Approximate symmetric derivatives are uniformly closed (Q1194667)

Let \(I\) be an open interval and \(f: I\to R\). Let \[ \underline f^ s(a)=\liminf_{h\to 0+} {f(a+h)-f(a-h)\over 2h} \] be the lower symmetric derivative of \(f\) at \(a\). Let \(\alpha\) be a real number, \[ A(\alpha)=\left\{t\in R-\{0\}: {f(a+t)-f(a-t)\over 2t}<\alpha\right\} \] and the lower approximate symmetric derivative \(\underline f^ s_{ap}(a)\) of \(f\) at \(a\) let be the least upper bound of the set \(\{\alpha\in R\): the density of \(A(\alpha)\) is zero at 0\}. Lemma. Let \(f: I\to R\) be a nondecreasing function. Then \(\underline f^ s(a)=\underline f^ s_{ap}(a)\) and \(\overline f^ s(a)=\overline f^ s_{ap}(a)\) for each \(a\in I\).
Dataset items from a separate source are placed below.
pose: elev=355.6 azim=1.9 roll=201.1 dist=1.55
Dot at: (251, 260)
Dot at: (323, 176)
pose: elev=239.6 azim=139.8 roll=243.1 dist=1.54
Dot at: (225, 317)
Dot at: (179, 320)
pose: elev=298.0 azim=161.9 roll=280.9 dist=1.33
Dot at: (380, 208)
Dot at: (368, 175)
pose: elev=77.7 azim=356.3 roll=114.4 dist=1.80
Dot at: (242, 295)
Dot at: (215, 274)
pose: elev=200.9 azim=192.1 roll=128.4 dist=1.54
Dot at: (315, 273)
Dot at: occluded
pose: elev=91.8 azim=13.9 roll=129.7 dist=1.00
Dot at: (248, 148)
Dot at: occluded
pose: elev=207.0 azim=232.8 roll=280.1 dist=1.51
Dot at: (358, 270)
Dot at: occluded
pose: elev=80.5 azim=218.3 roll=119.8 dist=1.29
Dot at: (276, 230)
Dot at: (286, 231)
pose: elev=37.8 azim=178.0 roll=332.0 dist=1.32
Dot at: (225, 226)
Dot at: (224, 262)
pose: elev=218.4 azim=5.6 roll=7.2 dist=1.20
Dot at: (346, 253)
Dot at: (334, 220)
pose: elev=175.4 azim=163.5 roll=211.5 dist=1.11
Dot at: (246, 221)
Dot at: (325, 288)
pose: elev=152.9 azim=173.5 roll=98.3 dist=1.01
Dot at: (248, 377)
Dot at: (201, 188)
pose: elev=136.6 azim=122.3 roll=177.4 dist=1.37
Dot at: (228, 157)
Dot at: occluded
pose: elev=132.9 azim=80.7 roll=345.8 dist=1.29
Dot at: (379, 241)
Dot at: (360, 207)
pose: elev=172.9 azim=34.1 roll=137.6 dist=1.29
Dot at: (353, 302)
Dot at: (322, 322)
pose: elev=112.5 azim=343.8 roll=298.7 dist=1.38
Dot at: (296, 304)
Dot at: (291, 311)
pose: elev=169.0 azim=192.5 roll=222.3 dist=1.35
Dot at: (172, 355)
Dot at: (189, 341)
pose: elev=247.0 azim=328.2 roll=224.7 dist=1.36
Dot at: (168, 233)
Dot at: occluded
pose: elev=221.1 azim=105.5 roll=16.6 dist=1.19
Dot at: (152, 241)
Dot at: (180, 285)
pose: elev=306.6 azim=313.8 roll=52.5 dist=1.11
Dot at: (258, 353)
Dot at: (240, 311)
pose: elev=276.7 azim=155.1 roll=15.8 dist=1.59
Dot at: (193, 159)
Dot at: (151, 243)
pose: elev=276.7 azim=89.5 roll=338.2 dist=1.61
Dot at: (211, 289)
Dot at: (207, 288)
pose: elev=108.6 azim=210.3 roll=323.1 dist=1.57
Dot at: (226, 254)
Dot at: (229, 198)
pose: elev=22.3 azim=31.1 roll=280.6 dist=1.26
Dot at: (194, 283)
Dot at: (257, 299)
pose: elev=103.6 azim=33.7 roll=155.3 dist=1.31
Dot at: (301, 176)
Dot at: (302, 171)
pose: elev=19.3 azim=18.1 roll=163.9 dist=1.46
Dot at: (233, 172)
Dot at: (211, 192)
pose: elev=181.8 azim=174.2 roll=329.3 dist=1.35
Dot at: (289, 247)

Theorem. Let \(f: I\to R\) be a nondecreasing function. If \(f\) has the approximate symmetric derivative \(f^ s_{ap}(a)\) at \(a\), then \(f\) has also the symmetric derivative \(f^ s(a)\) at \(a\) and it holds \(f^ s(a)=f^ s_{ap}(a)\). Furthermore, the author proved that the class of all approximate symmetric derivatives on \(I\) of measurable functions is closed with respect to the uniform convergence.